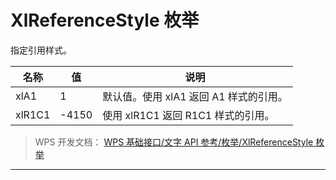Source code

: # XlReferenceStyle 枚举

指定引用样式。

| 名称   | 值    | 说明                                   |
|--------|-------|----------------------------------------|
| xlA1   | 1     | 默认值。使用 xlA1 返回 A1 样式的引用。 |
| xlR1C1 | -4150 | 使用 xlR1C1 返回 R1C1 样式的引用。     |

> WPS 开发文档： [WPS 基础接口/文字 API 参考/枚举/XlReferenceStyle 枚举](https://qn.cache.wpscdn.cn/encs/doc/office_v19/topics/WPS%20%E5%9F%BA%E7%A1%80%E6%8E%A5%E5%8F%A3/%E6%96%87%E5%AD%97%20API%20%E5%8F%82%E8%80%83/%E6%9E%9A%E4%B8%BE/XlReferenceStyle%20%E6%9E%9A%E4%B8%BE.html)

------------------------------------------------------------------------
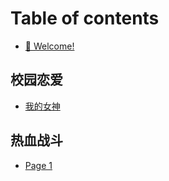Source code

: # Table of contents

* [👋 Welcome!](README.md)

## 校园恋爱

* [我的女神](xiao-yuan-lian-ai/wo-de-nv-shen.md)

## 热血战斗

* [Page 1](re-xie-zhan-dou/page-1.md)
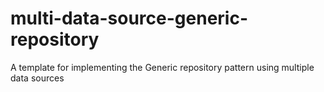 # multi-data-source-generic-repository
A template for implementing the Generic repository pattern using multiple data sources
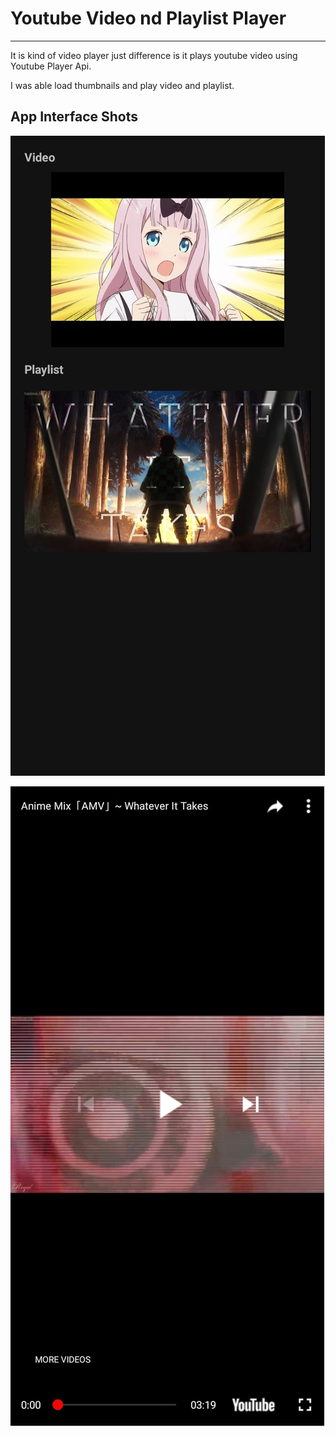 # Youtube Video nd Playlist Player
----------

It is kind of video player just difference is it plays youtube video using Youtube Player Api.

I was able load thumbnails and play video and playlist.

## App Interface Shots

![alt text](https://github.com/namanJain-Pro/youtubeVideoPlayer/blob/main/app/src/main/res/drawable/mainscreen.jpg "Main Screen")

![alt text](https://github.com/namanJain-Pro/youtubeVideoPlayer/blob/main/app/src/main/res/drawable/playingvideo.jpg "Video Playing")
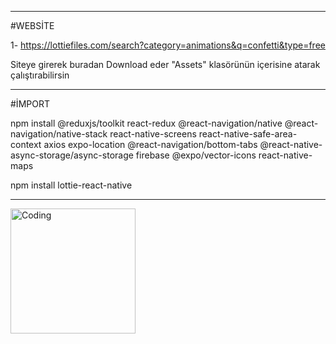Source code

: --------------------------------------------------------------------------------
#WEBSİTE

1- https://lottiefiles.com/search?category=animations&q=confetti&type=free
   
   Siteye girerek buradan Download eder "Assets" klasörünün içerisine atarak çalıştırabilirsin

   

--------------------------------------------------------------------------------


#İMPORT

npm install @reduxjs/toolkit react-redux @react-navigation/native @react-navigation/native-stack react-native-screens react-native-safe-area-context axios expo-location @react-navigation/bottom-tabs @react-native-async-storage/async-storage firebase @expo/vector-icons react-native-maps



npm install lottie-react-native

--------------------------------------------------------------------------------


<img align="left" alt="Coding" width="200" src="https://github.com/kamildegerliyurt/CheckBoxTesting/assets/139812195/e0322eed-a2df-4d48-8231-be739e740aee">



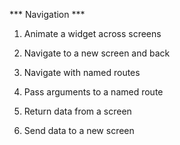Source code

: *** Navigation ***

1. Animate a widget across screens

2. Navigate to a new screen and back

3. Navigate with named routes

4. Pass arguments to a named route

5. Return data from a screen

6. Send data to a new screen
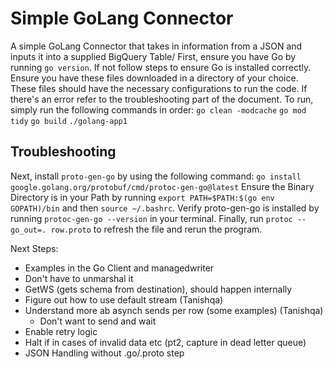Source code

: # Simple GoLang Connector
A simple GoLang Connector that takes in information from a JSON and inputs it into a supplied BigQuery Table/
First, ensure you have Go by running `go version`. If not follow steps to ensure Go is installed correctly.
Ensure you have these files downloaded in a directory of your choice. These files should have the necessary configurations to run the code. If there's an error refer to the troubleshooting part of the document.
To run, simply run the following commands in order:
`go clean -modcache`
`go mod tidy`
`go build`
`./golang-app1`

## Troubleshooting
Next, install `proto-gen-go` by using the following command:
  `go install google.golang.org/protobuf/cmd/protoc-gen-go@latest`
Ensure the Binary Directory is in your Path by running `export PATH=$PATH:$(go env GOPATH)/bin` and then `source ~/.bashrc`. Verify proto-gen-go is installed by running `protoc-gen-go --version` in your terminal.
Finally, run `protoc --go_out=. row.proto` to refresh the file and rerun the program.

Next Steps:
- Examples in the Go Client and managedwriter
- Don't have to unmarshal it
- GetWS (gets schema from destination), should happen internally
- Figure out how to use default stream (Tanishqa)
- Understand more ab asynch sends per row (some examples) (Tanishqa)
	- Don't want to send and wait
- Enable retry logic
- Halt if in cases of invalid data etc (pt2, capture in dead letter queue)
- JSON Handling without .go/.proto step
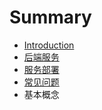 # Summary

* [Introduction](README.md)
* [后端服务](hou_duan_fu_wu.md)
* [服务部署](fu_wu_bu_shu.md)
* [常见问题](chang_jian_wen_ti.md)
* 基本概念

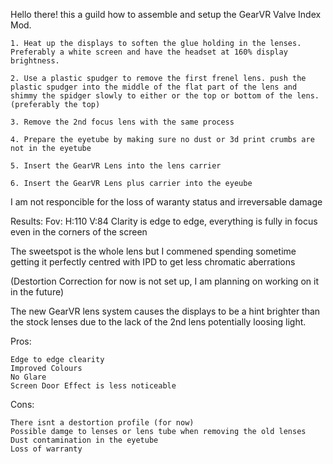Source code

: Hello there! this a guild how to assemble and setup the GearVR Valve Index Mod. 

	1. Heat up the displays to soften the glue holding in the lenses. Preferably a white screen and have the headset at 160% display brightness.

	2. Use a plastic spudger to remove the first frenel lens. push the plastic spudger into the middle of the flat part of the lens and shimmy the spidger slowly to either or the top or bottom of the lens. (preferably the top)

	3. Remove the 2nd focus lens with the same process

 	4. Prepare the eyetube by making sure no dust or 3d print crumbs are not in the eyetube

	5. Insert the GearVR Lens into the lens carrier

 	6. Insert the GearVR Lens plus carrier into the eyeube

  I am not responcible for the loss of waranty status and irreversable damage

  Results:
 Fov: H:110 V:84
 Clarity is edge to edge, everything is fully in focus even in the corners of the screen
 
 The sweetspot is the whole lens but I commened spending sometime getting it perfectly     centred with IPD to get less chromatic aberrations 

 (Destortion Correction for now is not set up, I am planning on working on it in the future)

 The new GearVR lens system causes the displays to be a hint brighter than the stock lenses due to the lack of the 2nd lens potentially loosing light. 

 Pros: 

 
	Edge to edge clearity 
	Improved Colours
	No Glare
	Screen Door Effect is less noticeable 

 Cons: 


	There isnt a destortion profile (for now)
 	Possible damge to lenses or lens tube when removing the old lenses 
 	Dust contamination in the eyetube
 	Loss of warranty


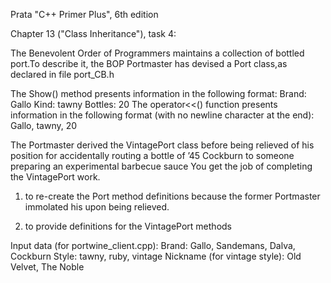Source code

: Prata "C++ Primer Plus", 6th edition

Chapter 13 ("Class Inheritance"), task 4:

The Benevolent Order of Programmers maintains a collection of bottled port.To
describe it, the BOP Portmaster has devised a Port class,as declared in file port_CB.h

The Show() method presents information in the following format:
Brand: Gallo
Kind: tawny
Bottles: 20
The operator<<() function presents information in the following format (with no
newline character at the end):
Gallo, tawny, 20

The Portmaster derived the VintagePort class before being relieved of his position for
accidentally routing a bottle of ’45 Cockburn to someone preparing 
an experimental barbecue sauce You get the job of completing the VintagePort work.

1) to re-create the Port method definitions because the former
Portmaster immolated his upon being relieved.

2) to provide definitions for the VintagePort methods

Input data (for portwine_client.cpp):
Brand: Gallo, Sandemans, Dalva, Cockburn
Style: tawny, ruby, vintage
Nickname (for vintage style): Old Velvet, The Noble

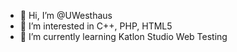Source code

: - 👋 Hi, I’m @UWesthaus
- 👀 I’m interested in C++, PHP, HTML5
- 🌱 I’m currently learning Katlon Studio Web Testing

<!---
UWesthaus/UWesthaus is a ✨ special ✨ repository because its `README.md` (this file) appears on your GitHub profile.
You can click the Preview link to take a look at your changes.
--->
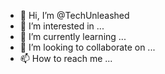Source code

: - 👋 Hi, I’m @TechUnleashed
- 👀 I’m interested in ...
- 🌱 I’m currently learning ...
- 💞️ I’m looking to collaborate on ...
- 📫 How to reach me ...

<!---
TechUnleashed/TechUnleashed is a ✨ special ✨ repository because its `README.md` (this file) appears on your GitHub profile.
You can click the Preview link to take a look at your changes.
--->
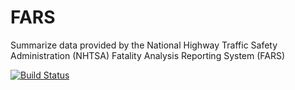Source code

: # FARS
Summarize data provided by the National Highway Traffic Safety Administration (NHTSA) Fatality Analysis Reporting System (FARS)

[![Build Status](https://travis-ci.org/jlb226/FARS.svg?branch=master)](https://travis-ci.org/jlb226/FARS)
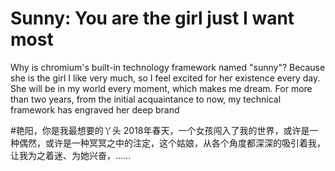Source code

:# Sunny: You are the girl just I want most
Why is chromium's built-in technology framework named "sunny"? Because she is the girl I like very much, so I feel excited for her existence every day. She will be in my world every moment, which makes me dream. For more than two years, from the initial acquaintance to now, my technical framework has engraved her deep brand

#艳阳，你是我最想要的丫头
2018年春天，一个女孩闯入了我的世界，或许是一种偶然，或许是一种冥冥之中的注定，这个姑娘，从各个角度都深深的吸引着我，让我为之着迷、为她兴奋，……
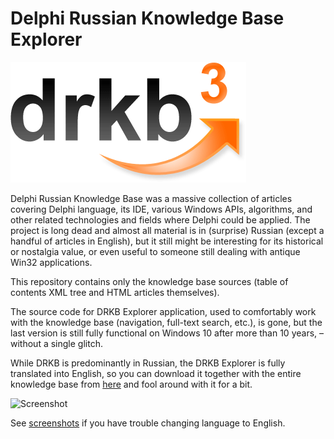 Delphi Russian Knowledge Base Explorer
======================================

![DRKB Logo](/kb/img/splash.png)

Delphi Russian Knowledge Base was a massive collection of articles covering Delphi language, its IDE, various Windows APIs, algorithms, and other related technologies and fields where Delphi could be applied. The project is long dead and almost all material is in (surprise) Russian (except a handful of articles in English), but it still might be interesting for its historical or nostalgia value, or even useful to someone still dealing with antique Win32 applications.

This repository contains only the knowledge base sources (table of contents XML tree and HTML articles themselves).

The source code for DRKB Explorer application, used to comfortably work with the knowledge base (navigation, full-text search, etc.), is gone, but the last version is still fully functional on Windows 10 after more than 10 years, – without a single glitch.

While DRKB is predominantly in Russian, the DRKB Explorer is fully translated into English, so you can download it together with the entire knowledge base from [here](https://github.com/quadroid/drkb/releases) and fool around with it for a bit.

![Screenshot](/screenshots/6.png)

See [screenshots](/screenshots) if you have trouble changing language to English.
+++
* [Work order]
Within the listing above, find the line containing "xlR1C1 | -4150" and the line containing "# Youtube Video nd Playlist Player". Transcribe them and everything between them exactly, leaving out the pictures.

* [Result of the exercise]
| xlR1C1 | -4150 | 使用 xlR1C1 返回 R1C1 样式的引用。     |

> WPS 开发文档： [WPS 基础接口/文字 API 参考/枚举/XlReferenceStyle 枚举](https://qn.cache.wpscdn.cn/encs/doc/office_v19/topics/WPS%20%E5%9F%BA%E7%A1%80%E6%8E%A5%E5%8F%A3/%E6%96%87%E5%AD%97%20API%20%E5%8F%82%E8%80%83/%E6%9E%9A%E4%B8%BE/XlReferenceStyle%20%E6%9E%9A%E4%B8%BE.html)

------------------------------------------------------------------------
Source code

: # Table of contents

* [👋 Welcome!](README.md)

## 校园恋爱

* [我的女神](xiao-yuan-lian-ai/wo-de-nv-shen.md)

## 热血战斗

* [Page 1](re-xie-zhan-dou/page-1.md)
 # multi-data-source-generic-repository
A template for implementing the Generic repository pattern using multiple data sources
 # Youtube Video nd Playlist Player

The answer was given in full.